Par exemple, les auteurs déplorent que les préoccupations entourant le port du chapeau lors des défilés ouvriers n’ont jamais dépassé les débats « étroits sur la mode » pour déboucher sur une remise en question de la respectabilité elle-même. Est-il possible que ces questions – sur le port des chapeaux, des insignes, des habits, etc. – qui nous apparaissent si triviales aujourd’hui aient eu une signification plus importante que ne le laisse croire la thèse de la respectabilité ? Ces préoccupations sont-elles le simple résultat de la « fausse » conscience ouvrière, modulée par les attentes de la société bourgeoise ? Peut-on proposer d’y voir, dans un contexte où l’association s’impose difficilement au sein de la classe ouvrière, une des composantes d’une morale exigeante visant à rappeler continuellement la primauté des intérêts collectifs sur les intérêts particuliers des ouvriers ? Porter un chapeau, porter un insigne, porter un habit, marcher en rang, ne pas être ivre, ne pas cracher par terre, bref les multiples règlements que les membres s’imposent eux-mêmes par le biais de leurs associations, témoignent à mon avis d’une utilisation populaire du discours de la respectabilité qui ne se résume pas à un désir de reconnaissance sociale dans l’espace public bourgeois.
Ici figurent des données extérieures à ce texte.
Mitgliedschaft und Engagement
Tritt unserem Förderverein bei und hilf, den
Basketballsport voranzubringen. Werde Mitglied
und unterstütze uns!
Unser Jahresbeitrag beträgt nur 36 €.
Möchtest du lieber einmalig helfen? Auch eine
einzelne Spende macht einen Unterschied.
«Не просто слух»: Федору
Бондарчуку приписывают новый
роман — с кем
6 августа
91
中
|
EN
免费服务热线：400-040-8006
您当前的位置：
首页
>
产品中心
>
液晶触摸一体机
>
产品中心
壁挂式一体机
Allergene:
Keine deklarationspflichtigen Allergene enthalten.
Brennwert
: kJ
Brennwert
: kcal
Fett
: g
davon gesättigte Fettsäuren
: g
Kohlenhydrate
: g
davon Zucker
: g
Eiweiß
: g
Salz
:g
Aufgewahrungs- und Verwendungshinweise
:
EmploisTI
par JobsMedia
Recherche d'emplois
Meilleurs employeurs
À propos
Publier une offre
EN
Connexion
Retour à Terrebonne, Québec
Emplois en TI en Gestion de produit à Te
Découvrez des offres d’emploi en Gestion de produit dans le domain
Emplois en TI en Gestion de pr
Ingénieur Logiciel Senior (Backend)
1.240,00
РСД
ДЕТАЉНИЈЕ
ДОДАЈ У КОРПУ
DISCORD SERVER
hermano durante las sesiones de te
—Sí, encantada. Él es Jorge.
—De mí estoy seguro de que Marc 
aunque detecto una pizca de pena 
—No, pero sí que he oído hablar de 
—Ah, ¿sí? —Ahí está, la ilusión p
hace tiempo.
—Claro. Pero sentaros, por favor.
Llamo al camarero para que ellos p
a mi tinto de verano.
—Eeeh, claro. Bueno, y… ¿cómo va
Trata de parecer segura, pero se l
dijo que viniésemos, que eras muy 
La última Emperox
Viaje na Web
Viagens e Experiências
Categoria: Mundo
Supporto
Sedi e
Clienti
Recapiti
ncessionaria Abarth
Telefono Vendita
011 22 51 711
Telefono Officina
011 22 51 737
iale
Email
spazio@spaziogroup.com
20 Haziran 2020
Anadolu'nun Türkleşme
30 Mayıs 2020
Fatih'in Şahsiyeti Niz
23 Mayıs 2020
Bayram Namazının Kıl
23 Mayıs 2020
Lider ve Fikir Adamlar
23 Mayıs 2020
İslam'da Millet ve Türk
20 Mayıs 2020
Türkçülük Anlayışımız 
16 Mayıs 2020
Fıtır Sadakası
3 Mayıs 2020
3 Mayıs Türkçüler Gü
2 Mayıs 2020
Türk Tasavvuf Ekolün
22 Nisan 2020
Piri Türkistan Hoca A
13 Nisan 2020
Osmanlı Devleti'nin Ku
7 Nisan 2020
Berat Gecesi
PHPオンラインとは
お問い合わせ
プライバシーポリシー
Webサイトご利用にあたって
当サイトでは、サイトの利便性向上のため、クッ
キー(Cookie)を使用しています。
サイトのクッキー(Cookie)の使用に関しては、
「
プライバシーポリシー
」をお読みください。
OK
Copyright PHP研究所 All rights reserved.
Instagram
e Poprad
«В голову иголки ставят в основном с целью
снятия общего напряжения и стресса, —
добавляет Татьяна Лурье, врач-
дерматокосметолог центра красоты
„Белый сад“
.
Ne s’agit-il pas aussi d’une tentative – même maladroite – de répondre aux nombreux problèmes que pose la construction de la solidarité dans une société de marché centrée sur la liberté individuelle ? En ce sens, le défilé joue un rôle important non seulement pour la reconnaissance sociale, mais également comme un rituel populaire afin de rappeler le besoin de subordonner l’expression de l’individualité aux exigences solidaires du collectif, un enjeu crucial à une époque où la société de marché repose sur la concurrence de tous contre tous. Évidemment, il ne s’agit pas de remettre en cause le fait que le discours sur la respectabilité – de l’homme pourvoyeur blanc – ait également nourri un accès inégalitaire à l’espace public, notamment pour les femmes. Il s’agit plus simplement de souligner qu’une plus grande attention à ces multiples usages de la respectabilité aurait pu enrichir cette réflexion déjà fort stimulante sur les contradictions au coeur de l’espace public moderne.